Unhappy Hone may face driving charge

By Peter Jackson -
MP Hone Harawira. Photo / New Zealand Herald / Sarah Ivey
MP Hone Harawira. Photo / New Zealand Herald / Sarah Ivey

Te Tai Tokerau MP Hone Harawira survived unscathed when he lost control of his car south of the Mangamuka Gorge, but he was more upset by the police response, saying they weren't as swift at getting in touch with him when his office was shot at six weeks ago.

But police said they had been dealing with Mr Harawira's staff member throughout the investigation and thought that Mr Harawira had been updated by her.

"In hindsight police should have contacted Mr Harawira directly at the time," a police spokeswoman said.

Mr Harawira, the Te Tai Tokerau MP and Mana Movement leader, crashed on Thursday evening and was still waiting to see if he would be facing any charges.

"Six weeks ago my office (in Kaitaia) was shot up," he said.

"I took that very seriously. I reported it to the police, and you know what? I haven't seen one cop. I haven't even had a phone call, although a couple of messages were left," he said.

"Then I have an accident and the police are all over me. They're ringing me and my wife, making arrangements with my wife, while I'm asleep, to talk to me. Now (Friday morning) they're coming to see me. Apparently I'm likely to be charged with careless driving. So what's going on here? My office gets shot up and no one comes to see me, no one tells me what's going on. Then I crash a car and they're rushing to talk to me. Where have they been for the last six weeks?"

According to police the rental car driven by Mr Harawira left the road, hit a small metal dump, was "propelled" over some trees and landed on its roof, about a metre from the river. The car, which was described by police as damaged beyond repair, was still there when the police arrived but there was no sign of Mr Harawira or anyone else.

Mr Harawira said he accepted that he had been fortunate. The car had finally been stopped by a tree, he said, adding that it would otherwise have ended up in the river, which was running high.

Police said on June 27 police received a phone call from a staff member at Mr Harawira's electorate office stating that an office window had been damaged.
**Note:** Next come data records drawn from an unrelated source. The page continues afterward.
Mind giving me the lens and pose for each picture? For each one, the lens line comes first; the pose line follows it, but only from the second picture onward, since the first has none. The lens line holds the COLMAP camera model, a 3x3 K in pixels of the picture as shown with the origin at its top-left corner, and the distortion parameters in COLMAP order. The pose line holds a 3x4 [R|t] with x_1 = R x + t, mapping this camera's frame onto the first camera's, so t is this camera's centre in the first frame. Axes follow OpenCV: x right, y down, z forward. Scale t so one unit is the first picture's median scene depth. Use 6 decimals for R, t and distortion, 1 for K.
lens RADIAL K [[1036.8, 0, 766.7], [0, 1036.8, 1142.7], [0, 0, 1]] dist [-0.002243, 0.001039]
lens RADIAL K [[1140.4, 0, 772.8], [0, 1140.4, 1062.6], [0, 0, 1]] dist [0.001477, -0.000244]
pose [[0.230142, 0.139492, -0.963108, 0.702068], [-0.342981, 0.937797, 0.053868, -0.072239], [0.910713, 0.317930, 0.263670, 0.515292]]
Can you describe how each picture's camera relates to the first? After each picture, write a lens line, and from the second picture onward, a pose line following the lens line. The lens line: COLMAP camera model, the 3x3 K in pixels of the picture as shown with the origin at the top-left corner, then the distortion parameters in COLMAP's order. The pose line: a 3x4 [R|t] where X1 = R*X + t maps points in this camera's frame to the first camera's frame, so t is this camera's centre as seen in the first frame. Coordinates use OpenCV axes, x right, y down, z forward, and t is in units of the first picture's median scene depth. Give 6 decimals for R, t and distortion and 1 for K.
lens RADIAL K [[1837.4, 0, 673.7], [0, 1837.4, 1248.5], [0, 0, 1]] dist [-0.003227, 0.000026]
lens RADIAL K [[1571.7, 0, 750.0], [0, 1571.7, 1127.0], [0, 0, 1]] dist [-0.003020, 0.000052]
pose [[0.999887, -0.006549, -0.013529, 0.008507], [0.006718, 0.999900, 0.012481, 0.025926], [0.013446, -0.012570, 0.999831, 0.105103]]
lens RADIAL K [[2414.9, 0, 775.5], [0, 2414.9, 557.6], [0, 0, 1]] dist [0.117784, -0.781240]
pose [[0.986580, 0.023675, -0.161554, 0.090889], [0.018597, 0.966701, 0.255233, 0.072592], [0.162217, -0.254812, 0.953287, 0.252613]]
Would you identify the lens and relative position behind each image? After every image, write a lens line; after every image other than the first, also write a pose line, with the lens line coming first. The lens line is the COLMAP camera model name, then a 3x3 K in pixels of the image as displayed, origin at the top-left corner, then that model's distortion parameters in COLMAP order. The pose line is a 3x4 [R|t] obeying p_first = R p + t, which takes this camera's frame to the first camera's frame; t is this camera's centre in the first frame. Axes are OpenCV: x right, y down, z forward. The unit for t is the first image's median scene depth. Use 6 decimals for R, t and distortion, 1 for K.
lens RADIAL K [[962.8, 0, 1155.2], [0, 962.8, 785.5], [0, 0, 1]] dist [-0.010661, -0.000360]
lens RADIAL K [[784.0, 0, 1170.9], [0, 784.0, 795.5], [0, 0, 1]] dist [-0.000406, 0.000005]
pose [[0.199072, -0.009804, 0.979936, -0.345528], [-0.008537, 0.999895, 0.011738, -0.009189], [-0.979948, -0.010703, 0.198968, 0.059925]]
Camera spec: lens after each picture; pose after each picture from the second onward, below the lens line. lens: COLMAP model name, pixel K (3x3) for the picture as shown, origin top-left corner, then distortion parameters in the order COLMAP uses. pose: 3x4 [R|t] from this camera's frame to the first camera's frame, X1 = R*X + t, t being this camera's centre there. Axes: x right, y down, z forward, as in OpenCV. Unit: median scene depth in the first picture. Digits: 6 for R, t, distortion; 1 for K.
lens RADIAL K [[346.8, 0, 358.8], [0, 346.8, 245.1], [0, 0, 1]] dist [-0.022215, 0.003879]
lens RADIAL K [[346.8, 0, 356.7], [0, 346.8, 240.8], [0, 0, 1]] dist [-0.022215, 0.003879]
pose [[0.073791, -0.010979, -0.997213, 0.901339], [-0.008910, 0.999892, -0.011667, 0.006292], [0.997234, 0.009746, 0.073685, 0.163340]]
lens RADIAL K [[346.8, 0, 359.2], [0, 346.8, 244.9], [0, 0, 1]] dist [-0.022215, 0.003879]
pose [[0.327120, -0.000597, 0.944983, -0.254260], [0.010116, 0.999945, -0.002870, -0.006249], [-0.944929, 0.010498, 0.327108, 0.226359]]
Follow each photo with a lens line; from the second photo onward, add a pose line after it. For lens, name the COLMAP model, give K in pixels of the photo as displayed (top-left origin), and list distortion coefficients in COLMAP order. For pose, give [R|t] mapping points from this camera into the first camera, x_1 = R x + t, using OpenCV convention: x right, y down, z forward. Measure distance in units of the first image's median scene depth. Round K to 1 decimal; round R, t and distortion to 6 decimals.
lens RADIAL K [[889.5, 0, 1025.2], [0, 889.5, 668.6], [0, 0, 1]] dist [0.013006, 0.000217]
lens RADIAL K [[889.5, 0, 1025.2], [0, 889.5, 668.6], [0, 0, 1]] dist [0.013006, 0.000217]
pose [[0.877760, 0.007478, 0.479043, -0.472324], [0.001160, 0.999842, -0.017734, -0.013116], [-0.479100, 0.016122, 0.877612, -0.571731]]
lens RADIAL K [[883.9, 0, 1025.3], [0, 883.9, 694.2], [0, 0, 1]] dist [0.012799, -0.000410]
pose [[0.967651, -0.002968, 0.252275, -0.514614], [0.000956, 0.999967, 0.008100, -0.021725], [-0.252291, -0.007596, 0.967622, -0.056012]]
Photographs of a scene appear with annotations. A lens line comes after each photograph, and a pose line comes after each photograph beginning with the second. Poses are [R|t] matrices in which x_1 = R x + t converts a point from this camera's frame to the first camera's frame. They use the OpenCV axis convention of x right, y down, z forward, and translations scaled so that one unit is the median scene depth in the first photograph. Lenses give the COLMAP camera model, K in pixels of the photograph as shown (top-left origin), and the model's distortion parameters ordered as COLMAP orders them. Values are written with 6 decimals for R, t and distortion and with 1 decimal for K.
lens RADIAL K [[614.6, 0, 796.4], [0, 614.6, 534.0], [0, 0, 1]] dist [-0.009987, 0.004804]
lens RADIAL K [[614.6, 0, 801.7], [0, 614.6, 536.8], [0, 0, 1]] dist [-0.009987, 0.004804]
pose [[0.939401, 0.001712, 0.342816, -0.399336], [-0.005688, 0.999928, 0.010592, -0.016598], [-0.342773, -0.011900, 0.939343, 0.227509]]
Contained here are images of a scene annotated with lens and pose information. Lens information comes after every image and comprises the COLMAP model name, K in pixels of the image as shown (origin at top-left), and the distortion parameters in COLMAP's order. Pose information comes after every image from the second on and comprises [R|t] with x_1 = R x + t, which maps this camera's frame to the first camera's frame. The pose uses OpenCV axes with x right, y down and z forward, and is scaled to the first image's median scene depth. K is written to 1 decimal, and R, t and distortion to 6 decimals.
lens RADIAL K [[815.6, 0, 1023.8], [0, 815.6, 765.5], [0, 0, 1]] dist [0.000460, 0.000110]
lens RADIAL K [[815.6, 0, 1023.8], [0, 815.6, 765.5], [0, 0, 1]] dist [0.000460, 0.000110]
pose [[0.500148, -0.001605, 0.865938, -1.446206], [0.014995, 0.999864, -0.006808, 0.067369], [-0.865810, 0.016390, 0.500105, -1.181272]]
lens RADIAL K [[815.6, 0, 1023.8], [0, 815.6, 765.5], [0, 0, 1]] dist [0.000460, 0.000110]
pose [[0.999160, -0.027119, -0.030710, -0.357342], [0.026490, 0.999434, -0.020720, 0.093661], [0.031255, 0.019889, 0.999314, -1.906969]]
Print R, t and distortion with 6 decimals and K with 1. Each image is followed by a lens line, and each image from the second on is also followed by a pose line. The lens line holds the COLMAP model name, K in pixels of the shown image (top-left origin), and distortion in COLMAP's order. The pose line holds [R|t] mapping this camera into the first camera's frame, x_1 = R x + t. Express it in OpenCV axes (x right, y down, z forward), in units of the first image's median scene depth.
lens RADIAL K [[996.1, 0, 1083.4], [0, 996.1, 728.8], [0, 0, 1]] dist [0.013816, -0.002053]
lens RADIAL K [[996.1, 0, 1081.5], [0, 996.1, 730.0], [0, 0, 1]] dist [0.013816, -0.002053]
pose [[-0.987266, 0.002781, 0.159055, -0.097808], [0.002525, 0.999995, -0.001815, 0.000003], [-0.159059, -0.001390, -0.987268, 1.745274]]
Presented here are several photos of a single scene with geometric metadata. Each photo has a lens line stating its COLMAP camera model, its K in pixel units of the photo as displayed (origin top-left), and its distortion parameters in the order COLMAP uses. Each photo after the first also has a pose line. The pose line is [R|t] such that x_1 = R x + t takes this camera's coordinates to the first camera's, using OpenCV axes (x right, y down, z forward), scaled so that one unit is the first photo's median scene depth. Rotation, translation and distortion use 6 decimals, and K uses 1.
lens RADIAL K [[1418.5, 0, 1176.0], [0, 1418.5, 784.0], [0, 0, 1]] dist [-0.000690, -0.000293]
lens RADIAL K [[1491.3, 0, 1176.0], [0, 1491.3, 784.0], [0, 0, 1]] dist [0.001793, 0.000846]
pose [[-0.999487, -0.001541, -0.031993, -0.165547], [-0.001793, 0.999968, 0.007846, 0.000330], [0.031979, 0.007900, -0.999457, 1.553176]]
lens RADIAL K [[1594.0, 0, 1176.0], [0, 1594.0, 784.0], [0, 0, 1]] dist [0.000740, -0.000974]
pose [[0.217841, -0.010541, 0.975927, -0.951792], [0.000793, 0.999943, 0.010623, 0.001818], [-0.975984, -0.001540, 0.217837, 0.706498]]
Within an hour of that call local police visited the office and found three small shatter holes that appeared to have come from a slug gun fired from the road.

"There was no one at the office at the time, so police visited the staff member at her home address and spoke to her. The next day police went back to the office to conduct a full scene examination," the spokeswoman said.

"The police received advice from Mr Harawira's office that the best way to get hold of him was to text him and he would respond. Police have done so and are awaiting a response."

There were several other incidents of wilful damage around the Kaitaia CBD at the time of the one at Mr Harawira's office. These incidents included windows being broken in a similar manner and because of this police believe that the electorate office was not a specific target.

If anyone does have information on the damage caused to Mr Harawira's office or the other incidents of wilful they can contact the Kaitaia police or if they wish to remain anonymous they can call Crimestoppers on 0800 555 111.

Normal practice for police is to visit the parties involved in a crash as soon as practicable, so police went to his home yesterday morning. Inquiries were continuing.